Now, the worse bit is the writing and Grant’s script at the end. The script is overloaded with Grant discussing various dream symbols and explanations of everything, yet the result is a bit of a confusing mess. Ok sure, I’ll accept the salt around the asylum being there to keep the demons out/in, but do we really need to have roughly two pages of Batman looking just at the salt? Is all the tarot card stuff really necessary? Why does Joker have to look like Madonna? Grant seemed to believe that having Joker physically grab Batman’s ass was too subtle an image for the reader, and he really does like explaining every symbol…EVERY SINGLE ONE. I’m all for meaningful symbolism, but it seems like Grant thought about it all being a dream and just went completely overboard with this idea.
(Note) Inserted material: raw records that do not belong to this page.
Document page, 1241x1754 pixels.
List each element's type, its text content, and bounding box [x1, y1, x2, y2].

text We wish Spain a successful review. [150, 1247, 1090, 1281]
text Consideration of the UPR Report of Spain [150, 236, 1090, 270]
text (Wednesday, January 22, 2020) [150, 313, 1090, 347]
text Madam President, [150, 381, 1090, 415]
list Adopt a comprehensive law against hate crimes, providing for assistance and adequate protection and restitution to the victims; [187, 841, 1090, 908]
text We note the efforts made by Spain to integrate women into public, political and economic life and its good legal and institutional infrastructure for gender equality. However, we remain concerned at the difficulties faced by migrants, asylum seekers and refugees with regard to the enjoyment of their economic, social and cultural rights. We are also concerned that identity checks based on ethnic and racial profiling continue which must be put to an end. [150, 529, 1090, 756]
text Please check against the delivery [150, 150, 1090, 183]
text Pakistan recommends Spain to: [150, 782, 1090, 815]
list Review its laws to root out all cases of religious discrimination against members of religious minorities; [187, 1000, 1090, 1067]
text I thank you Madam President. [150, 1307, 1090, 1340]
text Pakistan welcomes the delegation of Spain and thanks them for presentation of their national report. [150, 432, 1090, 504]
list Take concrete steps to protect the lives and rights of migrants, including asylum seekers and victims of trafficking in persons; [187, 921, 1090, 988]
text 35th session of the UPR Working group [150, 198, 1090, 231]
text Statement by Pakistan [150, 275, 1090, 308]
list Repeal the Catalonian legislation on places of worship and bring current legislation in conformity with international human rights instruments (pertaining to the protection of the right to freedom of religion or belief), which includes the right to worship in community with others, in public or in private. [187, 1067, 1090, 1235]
So, in the end, this comic does have some good sections and does carry a consistent atmosphere of dream and fear, but this is overloaded with unsubtle writing and drawings, a seemingly lack of proper communication between the writer and the artist, and an anti-climactic story that doesn’t really go anywhere. So, I can say read it for the ideas and for an understanding of an important part of Batman’s chronology, all the things expressed in this are handled a bit better in other places. I’m not sure where the idea came from but someone once suggested that all of Batman’s enemies are just versions of himself, and it’s a common belief that they exist only because he does, so everything is really his fault. If you want to discuss the underlining imagery and story between Batman’s battle against his enemies and himself, there are much better ways to do it then by constantly describing bats and fish. Even the Arkham Asylum game handled it much better, and that wasn’t even the point of the game (Joker is a lot more compelling in that as well). So, Grant, in the end, I say to you…your comic is meh.